All of the data is to be printed exactly, though the images must be left off.

+++ Records for the exercise +++

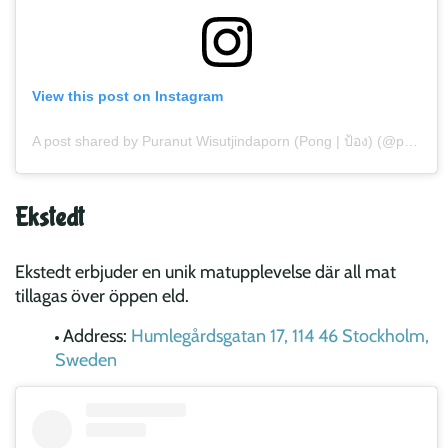
View this post on Instagram
A post shared by Puranut Wisutjindaporn (Pong | ป้อง) (@puranut)
Ekstedt
Ekstedt erbjuder en unik matupplevelse där all mat
tillagas över öppen eld.
Address:
Humlegårdsgatan 17, 114 46 Stockholm,
Sweden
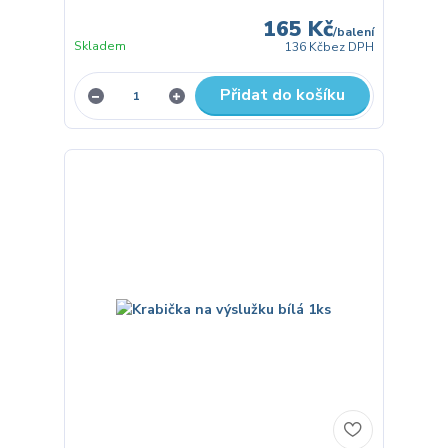
165 Kč
/
balení
Skladem
136 Kč
bez DPH
Přidat do košíku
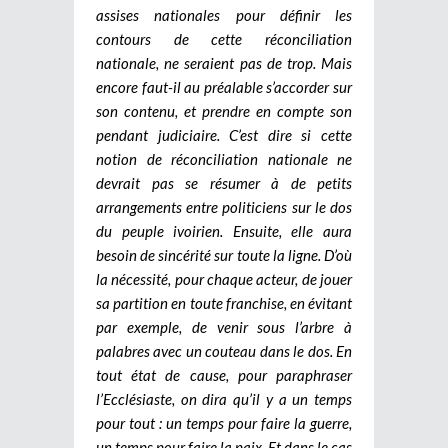
assises nationales pour définir les
contours de cette réconciliation
nationale, ne seraient pas de trop. Mais
encore faut-il au préalable s’accorder sur
son contenu, et prendre en compte son
pendant judiciaire. C’est dire si cette
notion de réconciliation nationale ne
devrait pas se résumer à de petits
arrangements entre politiciens sur le dos
du peuple ivoirien. Ensuite, elle aura
besoin de sincérité sur toute la ligne. D’où
la nécessité, pour chaque acteur, de jouer
sa partition en toute franchise, en évitant
par exemple, de venir sous l’arbre à
palabres avec un couteau dans le dos. En
tout état de cause, pour paraphraser
l’Ecclésiaste, on dira qu’il y a un temps
pour tout : un temps pour faire la guerre,
un temps pour faire la paix. Et dans le cas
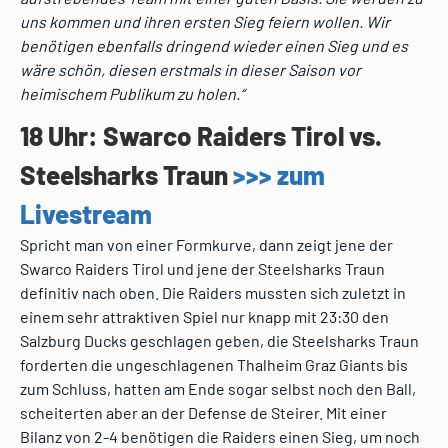
uns kommen und ihren ersten Sieg feiern wollen. Wir
benötigen ebenfalls dringend wieder einen Sieg und es
wäre schön, diesen erstmals in dieser Saison vor
heimischem Publikum zu holen.“
18 Uhr: Swarco Raiders Tirol vs.
Steelsharks Traun
>
>> zum
Livestream
Spricht man von einer Formkurve, dann zeigt jene der
Swarco Raiders Tirol und jene der Steelsharks Traun
definitiv nach oben. Die Raiders mussten sich zuletzt in
einem sehr attraktiven Spiel nur knapp mit 23:30 den
Salzburg Ducks geschlagen geben, die Steelsharks Traun
forderten die ungeschlagenen Thalheim Graz Giants bis
zum Schluss, hatten am Ende sogar selbst noch den Ball,
scheiterten aber an der Defense de Steirer. Mit einer
Bilanz von 2-4 benötigen die Raiders einen Sieg, um noch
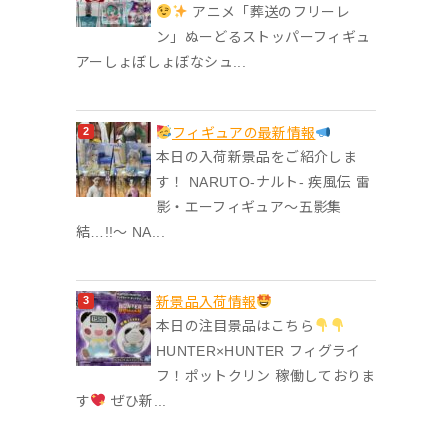
アニメ「葬送のフリーレ
ン」ぬーどるストッパーフィギュ
アーしょぼしょぼなシュ...
フィギュアの最新情報
本日の入荷新景品をご紹介しま
す！ NARUTO-ナルト- 疾風伝 雷
影・エーフィギュア～五影集
結…!!～ NA...
‎新景品入荷情報
本日の注目景品はこちら
HUNTER×HUNTER フィグライ
フ！ポットクリン 稼働しておりま
す
ぜひ新...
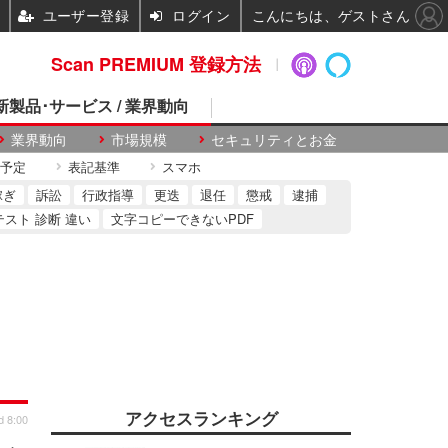
ユーザー登録
ログイン
こんにちは、ゲストさん
Scan PREMIUM 登録方法
 新製品･サービス / 業界動向
業界動向
市場規模
セキュリティとお金
予定
表記基準
スマホ
稼ぎ
訴訟
行政指導
更迭
退任
懲戒
逮捕
テスト 診断 違い
文字コピーできないPDF
アクセスランキング
d 8:00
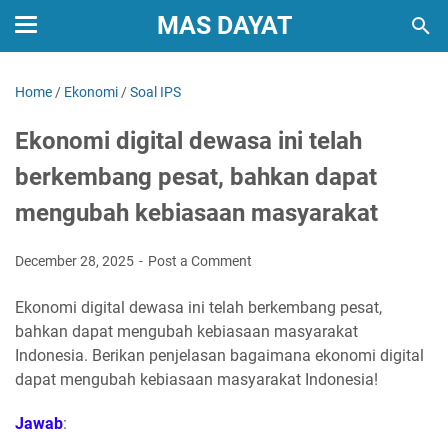
MAS DAYAT
Home
/
Ekonomi
/
Soal IPS
Ekonomi digital dewasa ini telah
berkembang pesat, bahkan dapat
mengubah kebiasaan masyarakat
December 28, 2025
Post a Comment
Ekonomi digital dewasa ini telah berkembang pesat,
bahkan dapat mengubah kebiasaan masyarakat
Indonesia. Berikan penjelasan bagaimana ekonomi digital
dapat mengubah kebiasaan masyarakat Indonesia!
Jawab
:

+++

▸ Answer for the task
View this post on Instagram
A post shared by Puranut Wisutjindaporn (Pong | ป้อง) (@puranut)
Ekstedt
Ekstedt erbjuder en unik matupplevelse där all mat
tillagas över öppen eld.
Address:
Humlegårdsgatan 17, 114 46 Stockholm,
Sweden
165 Kč
/
balení
Skladem
136 Kč
bez DPH
Přidat do košíku
assises nationales pour définir les
contours de cette réconciliation
nationale, ne seraient pas de trop. Mais
encore faut-il au préalable s’accorder sur
son contenu, et prendre en compte son
pendant judiciaire. C’est dire si cette
notion de réconciliation nationale ne
devrait pas se résumer à de petits
arrangements entre politiciens sur le dos
du peuple ivoirien. Ensuite, elle aura
besoin de sincérité sur toute la ligne. D’où
la nécessité, pour chaque acteur, de jouer
sa partition en toute franchise, en évitant
par exemple, de venir sous l’arbre à
palabres avec un couteau dans le dos. En
tout état de cause, pour paraphraser
l’Ecclésiaste, on dira qu’il y a un temps
pour tout : un temps pour faire la guerre,
un temps pour faire la paix. Et dans le cas
uns kommen und ihren ersten Sieg feiern wollen. Wir
benötigen ebenfalls dringend wieder einen Sieg und es
wäre schön, diesen erstmals in dieser Saison vor
heimischem Publikum zu holen.“
18 Uhr: Swarco Raiders Tirol vs.
Steelsharks Traun
>
>> zum
Livestream
Spricht man von einer Formkurve, dann zeigt jene der
Swarco Raiders Tirol und jene der Steelsharks Traun
definitiv nach oben. Die Raiders mussten sich zuletzt in
einem sehr attraktiven Spiel nur knapp mit 23:30 den
Salzburg Ducks geschlagen geben, die Steelsharks Traun
forderten die ungeschlagenen Thalheim Graz Giants bis
zum Schluss, hatten am Ende sogar selbst noch den Ball,
scheiterten aber an der Defense de Steirer. Mit einer
Bilanz von 2-4 benötigen die Raiders einen Sieg, um noch
アニメ「葬送のフリーレ
ン」ぬーどるストッパーフィギュ
アーしょぼしょぼなシュ...
フィギュアの最新情報
本日の入荷新景品をご紹介しま
す！ NARUTO-ナルト- 疾風伝 雷
影・エーフィギュア～五影集
結…!!～ NA...
‎新景品入荷情報
本日の注目景品はこちら
HUNTER×HUNTER フィグライ
フ！ポットクリン 稼働しておりま
す
ぜひ新...
ユーザー登録
ログイン
こんにちは、ゲストさん
Scan PREMIUM 登録方法
 新製品･サービス / 業界動向
業界動向
市場規模
セキュリティとお金
予定
表記基準
スマホ
稼ぎ
訴訟
行政指導
更迭
退任
懲戒
逮捕
テスト 診断 違い
文字コピーできないPDF
アクセスランキング
d 8:00
MAS DAYAT
Home
/
Ekonomi
/
Soal IPS
Ekonomi digital dewasa ini telah
berkembang pesat, bahkan dapat
mengubah kebiasaan masyarakat
December 28, 2025
Post a Comment
Ekonomi digital dewasa ini telah berkembang pesat,
bahkan dapat mengubah kebiasaan masyarakat
Indonesia. Berikan penjelasan bagaimana ekonomi digital
dapat mengubah kebiasaan masyarakat Indonesia!
Jawab
:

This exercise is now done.